Celebrate Kids Eat Right Month!!

Julia Jarrell, RDN, LD

August is Kids Eat Right Month, but how do you help your kids “eat right?” With all the conflicting information on social media, it can be complicated to sort through it all. Luckily, sometimes the simplest answer is best! Follow these three tips to make sure your kids are on the right track to lead healthy, happy lives.
1. Provide a unified message. Most schools teach USDA’s MyPlate, which is a simple way to make a healthy meal every time you make a plate. Reiteration is the key here and since children are being taught MyPlate at school, imagine how much more effective and impactful it will be if they hear the same message at home. Bonus! MyPlate is a great tool for adults to use, also! Find out more at ChooseMyPlate.gov.

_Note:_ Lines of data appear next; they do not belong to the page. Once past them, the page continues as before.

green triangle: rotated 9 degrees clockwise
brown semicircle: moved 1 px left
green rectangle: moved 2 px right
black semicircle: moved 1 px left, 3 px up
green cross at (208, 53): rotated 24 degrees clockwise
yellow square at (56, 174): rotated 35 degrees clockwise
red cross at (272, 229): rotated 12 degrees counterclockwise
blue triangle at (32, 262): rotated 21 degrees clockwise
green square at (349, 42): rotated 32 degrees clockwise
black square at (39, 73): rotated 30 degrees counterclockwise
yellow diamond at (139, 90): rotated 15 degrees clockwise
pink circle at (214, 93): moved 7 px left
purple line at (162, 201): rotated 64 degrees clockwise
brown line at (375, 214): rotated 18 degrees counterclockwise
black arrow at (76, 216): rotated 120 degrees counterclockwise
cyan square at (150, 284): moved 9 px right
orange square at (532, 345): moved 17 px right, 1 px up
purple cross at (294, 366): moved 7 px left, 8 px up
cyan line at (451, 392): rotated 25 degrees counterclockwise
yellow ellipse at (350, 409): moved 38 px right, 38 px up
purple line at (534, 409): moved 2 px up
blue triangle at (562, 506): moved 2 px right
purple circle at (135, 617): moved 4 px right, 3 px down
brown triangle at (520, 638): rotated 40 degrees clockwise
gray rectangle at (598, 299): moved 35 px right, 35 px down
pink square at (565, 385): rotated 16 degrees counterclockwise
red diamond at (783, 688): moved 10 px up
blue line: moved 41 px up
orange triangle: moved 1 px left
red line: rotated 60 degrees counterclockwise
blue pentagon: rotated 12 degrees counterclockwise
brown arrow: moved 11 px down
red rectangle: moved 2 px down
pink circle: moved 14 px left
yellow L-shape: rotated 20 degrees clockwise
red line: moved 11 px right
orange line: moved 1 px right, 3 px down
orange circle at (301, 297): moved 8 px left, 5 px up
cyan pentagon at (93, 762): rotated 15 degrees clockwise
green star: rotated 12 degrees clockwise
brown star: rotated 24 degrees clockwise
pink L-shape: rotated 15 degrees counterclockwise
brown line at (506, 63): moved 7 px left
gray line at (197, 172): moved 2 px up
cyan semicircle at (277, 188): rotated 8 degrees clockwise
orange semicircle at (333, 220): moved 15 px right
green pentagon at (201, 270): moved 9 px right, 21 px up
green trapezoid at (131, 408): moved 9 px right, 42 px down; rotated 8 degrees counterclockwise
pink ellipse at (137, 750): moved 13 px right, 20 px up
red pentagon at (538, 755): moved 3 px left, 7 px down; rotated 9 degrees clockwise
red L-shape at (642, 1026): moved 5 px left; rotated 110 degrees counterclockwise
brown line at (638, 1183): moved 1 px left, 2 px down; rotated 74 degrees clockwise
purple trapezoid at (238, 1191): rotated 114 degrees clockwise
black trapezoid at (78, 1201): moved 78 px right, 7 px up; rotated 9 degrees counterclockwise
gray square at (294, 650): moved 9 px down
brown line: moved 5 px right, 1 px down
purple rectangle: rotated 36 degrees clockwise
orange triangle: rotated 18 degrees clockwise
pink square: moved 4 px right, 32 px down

2. Be a role model. You must model the behaviors you expect your children to exhibit. Trying new foods and making healthy choices are learned behaviors. Additionally, it is important to avoid discussing negative food preferences because that can influence your kids to not try new healthy foods. Children should not be taught there a good foods versus bad foods, as this can lead to an unhealthy relationship with food. Rather, using terms like “sometimes foods” and “everyday foods” may help your kids understand how to make the best choices. When you are demonstrating healthy choices in your life, keep the discussion positive so that your kids will, also.

3. Offer Guidance. Advocating for balance, variety and moderation will instill better life long habits than focusing on diets and calories. Balance the “everyday foods” with the “sometimes foods” chosen on occasion. Eat a variety of foods to receive all nutrients. This includes fruits/vegetables (eat as many colors as possible), protein sources (fish, chicken, beef, nuts and seeds) and fat sources (fish, nuts, oils and avocados)! And finally, moderation- are you promoting your kids to eat appropriate amounts of all foods? Even healthy foods can be overdone.

Eating right is only half of the puzzle. Children should aim for 60 minutes of physical activity every day. Just like with food, consider trying new physical activity like gardening. Gardening can be a great way to increase exposure and acceptability to fruits and vegetables!
Teaching children about nutrition does not have to be complicated. With a little help from MyPlate and a focus on guiding your kids, you will direct them on a path to make “eating right” easy!